As part of its multiunit residential rating at 40 on Oak, Amdec cut energy consumption for each apartment by 50% and water consumption by 40% making the Melrose Arch apartments even more desirable. For the green rated office, it lowered energy consumption by 40% and water consumption by 50%. Melrose Arch will also play a leading role in its future targeted green star ratings, two of which have already been registered at GBCSA.
Melrose Arch is packed with ingenious designs and small, smart green touches that also create an enjoyable environment. It includes a central district cooling plant that utilised evaporative cooling so its buildings use less air conditioning than usual, it uses gas and has integrated recycling. Its mixed-uses and pedestrianisation reduces the need for cars, it also benefits from good access to public transport. In short, Melrose Arch is an enabling platform for sustainable buildings. It is this revelation that is inspiring Amdec to create even more environments that facilitate more green buildings
Josef tells that as companies transform the way they think about business, from being purely profit driven, to a paradigm that considers people, planet and profit, so property developers need to respond. “Blue-chip businesses want their markets to know they are doing the right thing, so occupying a green rated building is becoming a business imperative for them. Amdec is likeminded and answering the call for green rated buildings in South Africa, which has been recognised as the fastest responding country to green building in the world.”

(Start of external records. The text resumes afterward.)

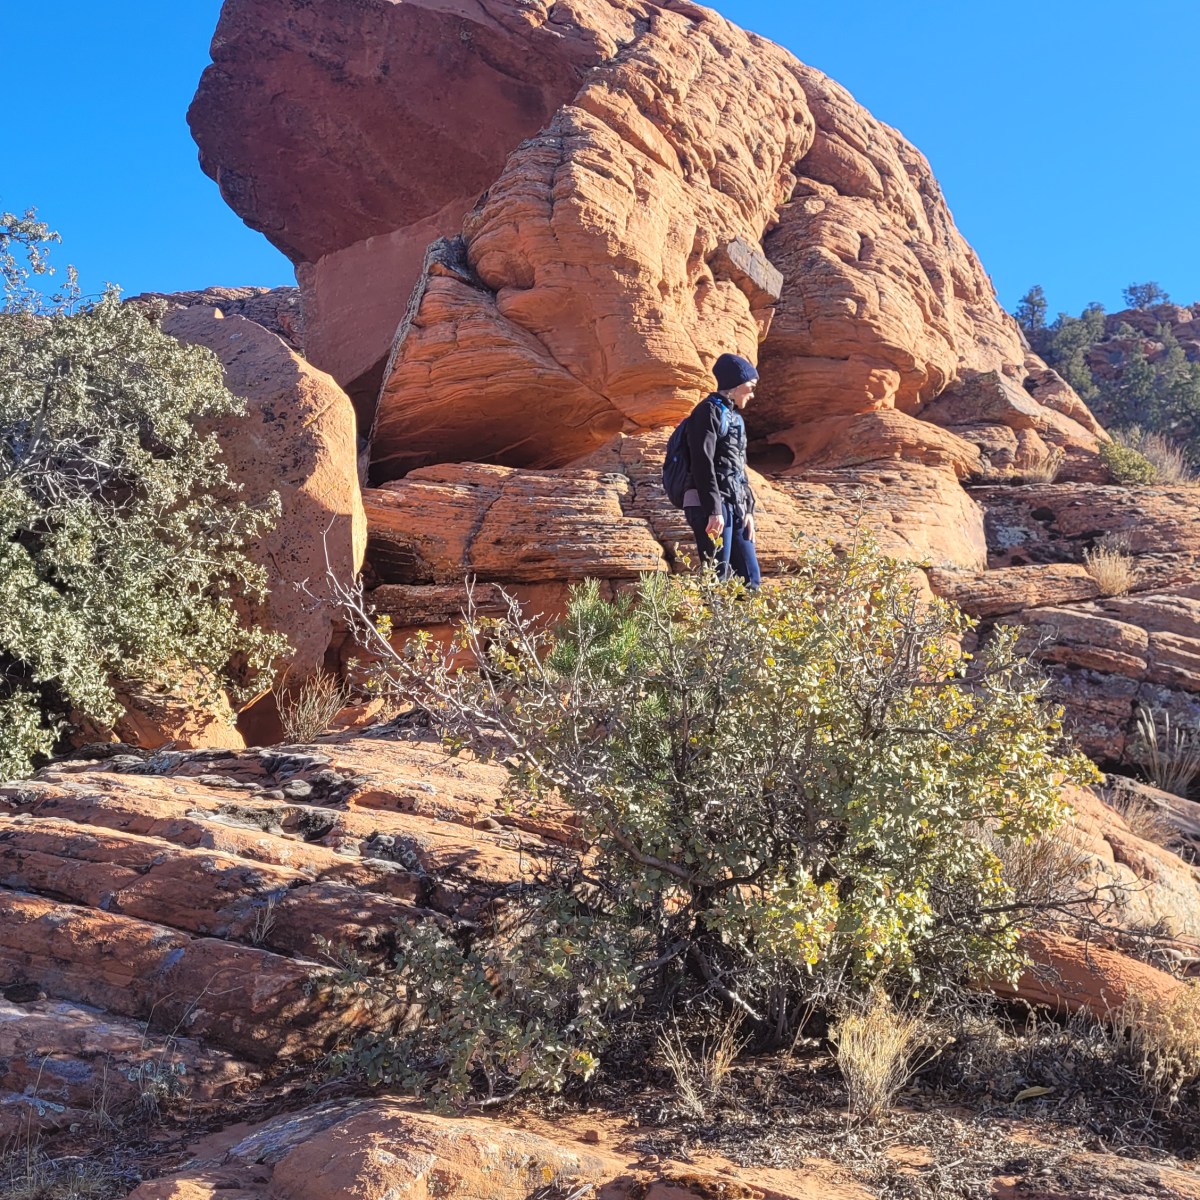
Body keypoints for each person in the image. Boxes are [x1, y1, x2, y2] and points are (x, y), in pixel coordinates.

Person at [682, 352, 762, 588]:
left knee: (750, 579)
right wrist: (713, 510)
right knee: (717, 577)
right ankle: (713, 625)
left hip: (734, 506)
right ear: (736, 384)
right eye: (751, 386)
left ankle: (742, 626)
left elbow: (739, 468)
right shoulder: (707, 412)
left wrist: (748, 510)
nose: (753, 393)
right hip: (711, 506)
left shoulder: (735, 418)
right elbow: (702, 462)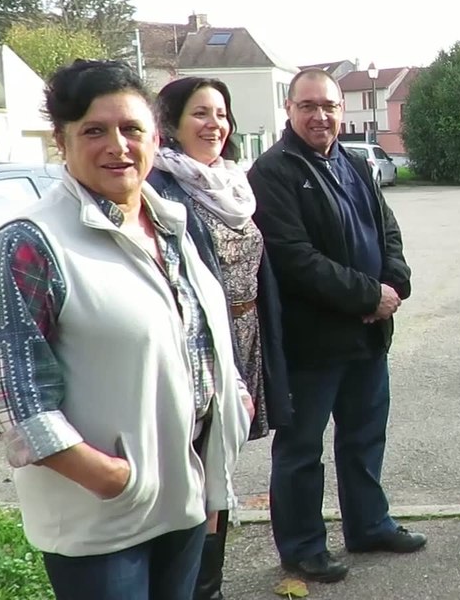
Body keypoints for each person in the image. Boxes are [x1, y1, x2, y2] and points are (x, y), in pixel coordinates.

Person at [0, 59, 251, 600]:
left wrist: (229, 414)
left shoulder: (168, 226)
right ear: (61, 140)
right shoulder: (30, 243)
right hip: (101, 519)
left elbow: (198, 339)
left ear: (155, 138)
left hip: (185, 496)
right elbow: (6, 397)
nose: (117, 145)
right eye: (94, 130)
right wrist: (109, 477)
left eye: (131, 129)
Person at [247, 68, 422, 585]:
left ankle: (369, 525)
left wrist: (395, 283)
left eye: (328, 106)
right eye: (308, 106)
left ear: (341, 110)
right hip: (312, 343)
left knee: (364, 438)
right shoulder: (274, 171)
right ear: (290, 110)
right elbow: (295, 258)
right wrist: (369, 296)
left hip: (368, 336)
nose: (320, 116)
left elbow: (386, 229)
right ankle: (302, 548)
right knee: (302, 450)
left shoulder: (352, 163)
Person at [147, 76, 293, 600]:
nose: (215, 124)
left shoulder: (233, 183)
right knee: (191, 465)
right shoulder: (160, 186)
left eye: (221, 114)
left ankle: (208, 583)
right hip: (198, 346)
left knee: (219, 465)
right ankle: (192, 586)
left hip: (246, 334)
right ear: (171, 123)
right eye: (201, 114)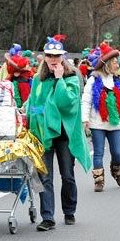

Inefficient buildings stand to become obsolete faster, being less sustainable and Josef highlights that green buildings make for happy tenants too. “They boost productivity and profitability by creating healthy workspaces that also mean lower absenteeism. So they are commercially desirable.” Developing macro plans for green precincts can help deliver more green buildings, and bigger positive impacts.
“In fact, we are considering taking our next R4 billion mega development of a 128,000ha mixed-use suburb in Port Elizabeth, entirely off the grid,” says Josef. With soaring energy costs, clients across Amdec’s portfolio of assets, including its Evergreen Lifestyle Villages, enjoy the benefits of Amdec’s energy-efficient, water-efficient and cost-efficient focus. Amdec’s approach to green building goes beyond active green building technologies, also incorporating more subtle elements of green building in design and orientation. Of course, the commercial sustainability of a building is essential, and is typically at the forefront of every developers mind. It is fundamental to pushing the green button for a project.
For existing buildings, Josef explains that Amdec has prioritised getting ratings for single-tenants buildings. “Then we’ll move on to our multi-tenanted buildings, which can be more challenging,” says Josef. For Amdec, its green building ethos is simply good business. “With our sustainability initiatives, we’re not only helping the positive transformation of South Africa through quality green buildings, we’re also up-skilling and educating people, and applying innovative thinking to build better communities, like using material from construction excavation to rehabilitate a public park,” says Wilson.